Klimaveränderungen, die durch „natürliche Klimaschwankungen ohne äußere Einflüsse“ verursacht werden, können um mehr als eine Größenordnung größer sein als die Klimaveränderungen, die üblicherweise auf anthropogene Einflüsse zurückgeführt werden.
In einer neuen Studie haben Wissenschaftler versucht, die Zusammenhänge zu identifizieren, welche die zahlreichen historischen Klimaveränderungen in Grönland (vor etwa 80.000 bis 11.700 Jahren) erklären, die „innerhalb von ein oder zwei Jahrzehnten“ zu Temperaturanstiegen von 10 bis 15 °C führten.
Das wärmere Klima in Grönland hielt über Jahrhunderte an, und das Schmelzwasser der Eiskappe trug während dieser interstadialen Perioden zu einem Anstieg des Meeresspiegels um 20–40 m bei.

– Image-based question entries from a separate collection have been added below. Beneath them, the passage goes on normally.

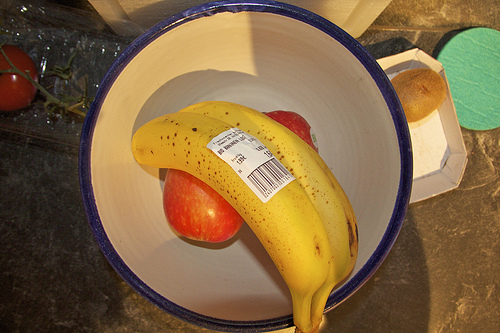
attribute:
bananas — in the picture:
[138, 100, 364, 330]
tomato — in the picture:
[2, 43, 39, 114]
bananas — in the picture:
[120, 75, 399, 307]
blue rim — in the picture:
[381, 85, 415, 252]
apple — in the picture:
[123, 108, 310, 273]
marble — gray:
[414, 208, 498, 331]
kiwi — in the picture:
[400, 70, 445, 122]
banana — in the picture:
[130, 110, 331, 331]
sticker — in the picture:
[207, 126, 295, 202]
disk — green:
[435, 25, 499, 132]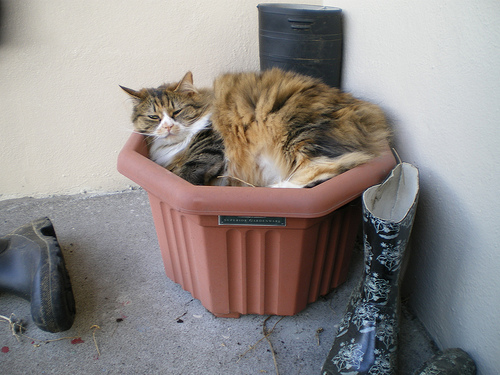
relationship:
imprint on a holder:
[218, 214, 292, 230] [122, 70, 396, 317]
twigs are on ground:
[236, 316, 342, 375] [4, 190, 497, 370]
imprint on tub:
[218, 214, 292, 230] [122, 70, 396, 317]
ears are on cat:
[115, 71, 195, 99] [124, 74, 398, 194]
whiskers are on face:
[132, 125, 202, 136] [121, 101, 206, 146]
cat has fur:
[124, 74, 398, 194] [223, 76, 371, 175]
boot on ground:
[329, 164, 417, 374] [4, 190, 497, 370]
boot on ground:
[6, 217, 75, 335] [4, 190, 497, 370]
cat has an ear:
[124, 74, 398, 194] [176, 71, 196, 90]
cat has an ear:
[124, 74, 398, 194] [119, 84, 144, 101]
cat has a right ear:
[124, 74, 398, 194] [176, 71, 196, 90]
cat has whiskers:
[124, 74, 398, 194] [132, 125, 202, 136]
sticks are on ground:
[236, 316, 342, 375] [4, 190, 497, 370]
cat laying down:
[124, 74, 398, 194] [136, 145, 388, 205]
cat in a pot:
[124, 74, 398, 194] [122, 70, 396, 317]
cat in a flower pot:
[124, 74, 398, 194] [122, 70, 396, 317]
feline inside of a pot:
[124, 74, 398, 194] [122, 70, 396, 317]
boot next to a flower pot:
[329, 164, 417, 374] [122, 70, 396, 317]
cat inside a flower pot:
[124, 74, 398, 194] [122, 70, 396, 317]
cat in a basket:
[124, 74, 398, 194] [122, 70, 396, 317]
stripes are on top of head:
[145, 90, 178, 108] [122, 76, 213, 149]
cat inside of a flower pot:
[124, 74, 398, 194] [122, 70, 396, 317]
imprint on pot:
[218, 214, 292, 230] [122, 70, 396, 317]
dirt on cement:
[15, 292, 437, 375] [4, 190, 497, 370]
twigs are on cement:
[236, 316, 342, 375] [4, 190, 497, 370]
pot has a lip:
[114, 146, 399, 221] [120, 149, 399, 220]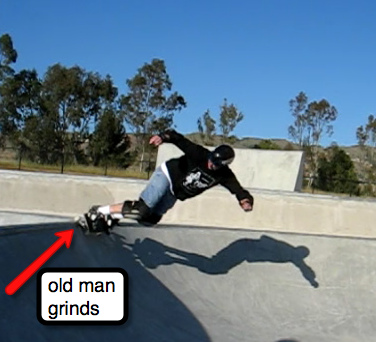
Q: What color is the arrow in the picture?
A: Red.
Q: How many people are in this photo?
A: One.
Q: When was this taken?
A: Daytime.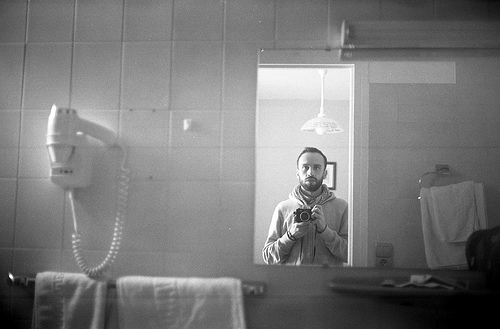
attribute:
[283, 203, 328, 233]
hands — mans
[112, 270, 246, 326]
towel — white 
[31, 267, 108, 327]
towel — white 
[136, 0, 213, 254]
wall — tiled 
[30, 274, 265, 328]
towel — folded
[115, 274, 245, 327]
towel — white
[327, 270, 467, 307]
shelf — small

Die abrupten Klimaveränderungen in Grönland wurden wahrscheinlich durch Veränderungen in der Wärmespeicherung der Ozeane ausgelöst, die mit der Atlantischen Meridionalen Umwälzströmung (AMOC) zusammenhängen und wiederum durch vulkanische Einflüsse und spontane, zufällige „interne Variabilität“ oder „Rauschen“ verursacht wurden.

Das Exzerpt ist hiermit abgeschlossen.